Leyenda India
"Lobo Hambriento"

 
Un hombre joven y su mujer se hallaban cazando en las quebradas al norte de Little Missouri, detrás de las Montañas del Chorlito. El hombre acampaba allí con su mujer. Tenía éxito en la caza, y su mujer curtía las pieles y freía tiras de carne atasajada. Una noche, él le dijo que lo recogiera todo, pues al día siguiente se irían. A la mañana siguiente, salió temprano para conseguir algo de carne fresca para el viaje, y volvió con trozos de un Carnero de las Montañas Rocosas y su piel, que el Pueblo considera muy valiosa. Encontró los bultos sobre el andamiaje tal como los había dejado, pero su mujer y Perro se habían ido. 

Rodeando la tienda, no halló rastro alguno, pero al cuarto día, encontró unas cuantas huellas de hombres. Con ellas, había las huellas de su mujer y su perro, que se dirigían al sur. Volvió al campamento, majó la carne, asó la más grasa y la guardó en bolsas para ir comiéndosela por el camino, y luego siguió la pista. Los fugitivos ocultaban su pista separándose y volviéndose a juntar, luego, por lo que las huellas eran difíciles de seguir. Así pues, siguió a una partida que él estimaba que constaba de doce personas. Cuando llegó al otero llamado «Parece-como-una-Cola-de-Pollo», giró al suroeste y vio que se elevaba humo de un campamento. Esperó hasta el Ocaso, y entonces penetró en el campamento. Allí, se paró un momento, reflexionando. Se cubrió la cabeza con el manto, bajo el cual llevaba arco y flechas para un caso de ataque. Pudo ver a unos hombres jóvenes yendo y viniendo ocupados en cortejar. Mientras iba de tienda en tienda, escuchando para obtener señales de su mujer, su Perro salió corriendo de una tienda y dio saltos sobre su amo. Este le dio comida. El Perro entró otra vez en la tienda, gañó, meneó la cola y corrió otra vez hacia su amo. Este avanzó y se detuvo en la entrada. Dentro, pudo ver a su mujer, sentada. Una anciana llegó y, con gran sorpresa suya, su mujer le habló en Gros Ventre. Era una anciana que también había sido hecha prisionera, y había vivido entre el enemigo hasta llegar a vieja. 
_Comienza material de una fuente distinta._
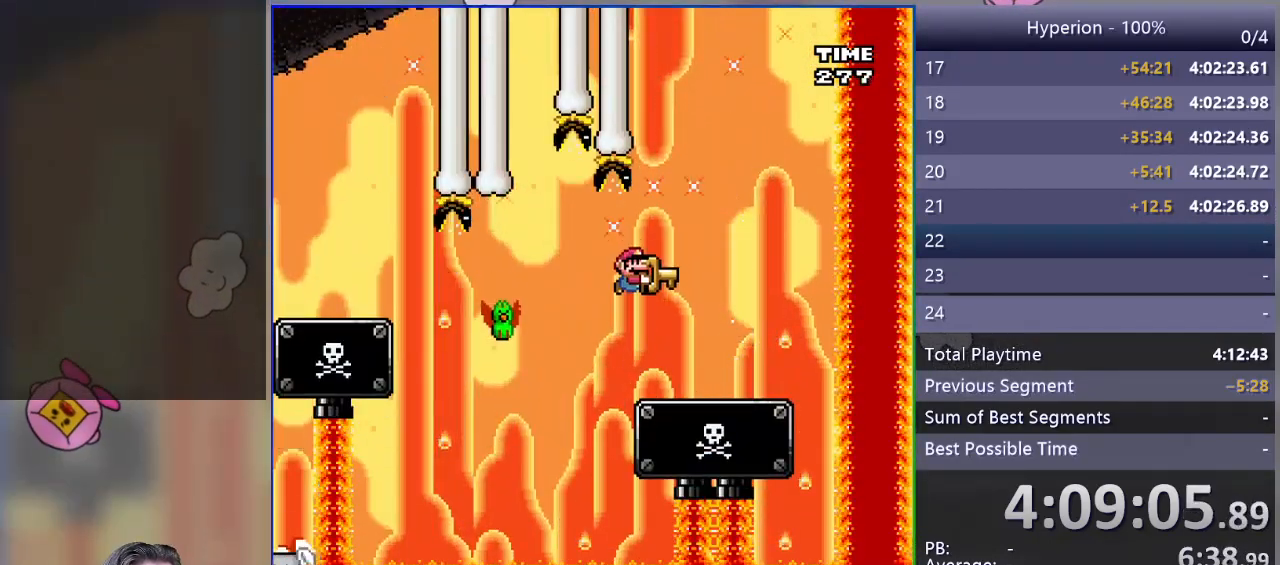
{"buttons": ["SQUARE", "DPAD_LEFT"], "events": [[283, "DPAD_RIGHT", "up"], [350, "DPAD_LEFT", "down"]]}
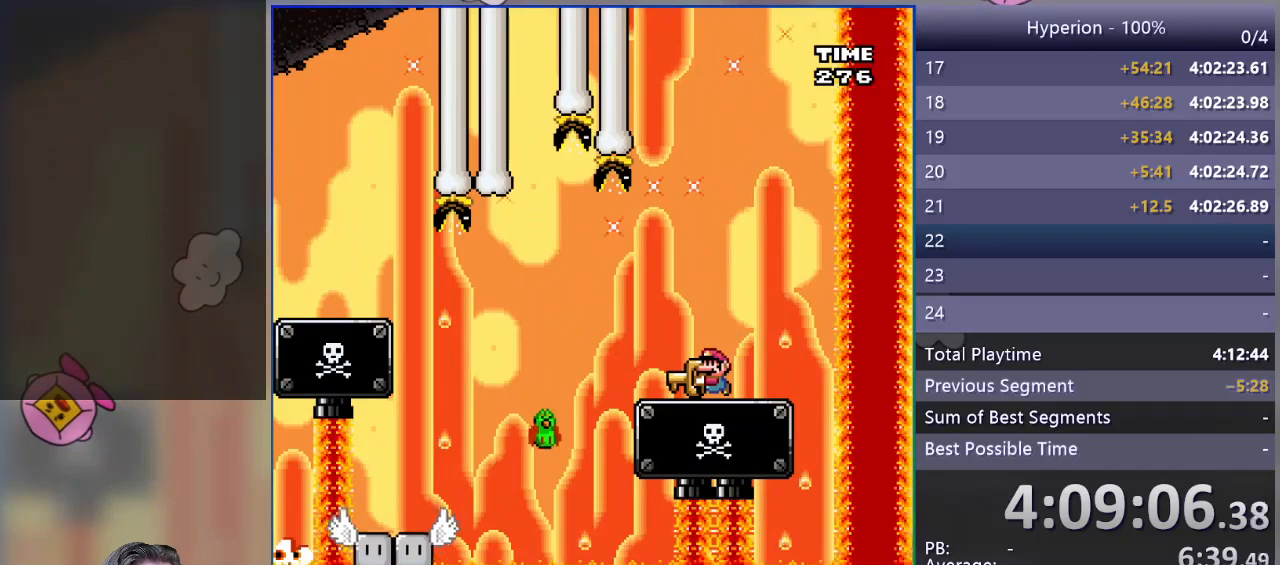
{"buttons": ["SQUARE", "DPAD_LEFT"], "events": [[133, "CROSS", "down"], [217, "CROSS", "up"]]}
El estudió la situación del campamento. En las afueras había un barranco, donde una fuente había formado una pequeña laguna. Un sendero, hecho por las mujeres que iban a buscar agua, conducía hasta ella. junto a la laguna crecía la hierba del Castor, larga y fina, hasta la misma orilla del agua. Se ocultó allí, esperando que cuando su mujer baje por agua, podrían planear la huida. Su plan consistía en ponerse en camino por la noche, ir en dirección oeste hacia las montañas y regresar a casa. Por la mañana, una multitud de mujeres bajó por agua. A mediodía, lo hicieron menos, a primera hora de la tarde, vio al Perro que venía por la orilla, meneando la cola. Su mujer llegó al margen de la fuente y, de pie sobre una piedra, se inclinó para sacar agua. El dijo: «Quédate ahí donde estás, corazón mío; te oí hablar anoche con la anciana. Mi plan es que vengas aquí cuando todos duerman. El Pueblo creerá que volveremos a nuestro antiguo campamento, así que iremos hacia las montañas y viviremos de la caza de camino a casa. Más tarde, regresaremos a recoger nuestros bultos al campamento. 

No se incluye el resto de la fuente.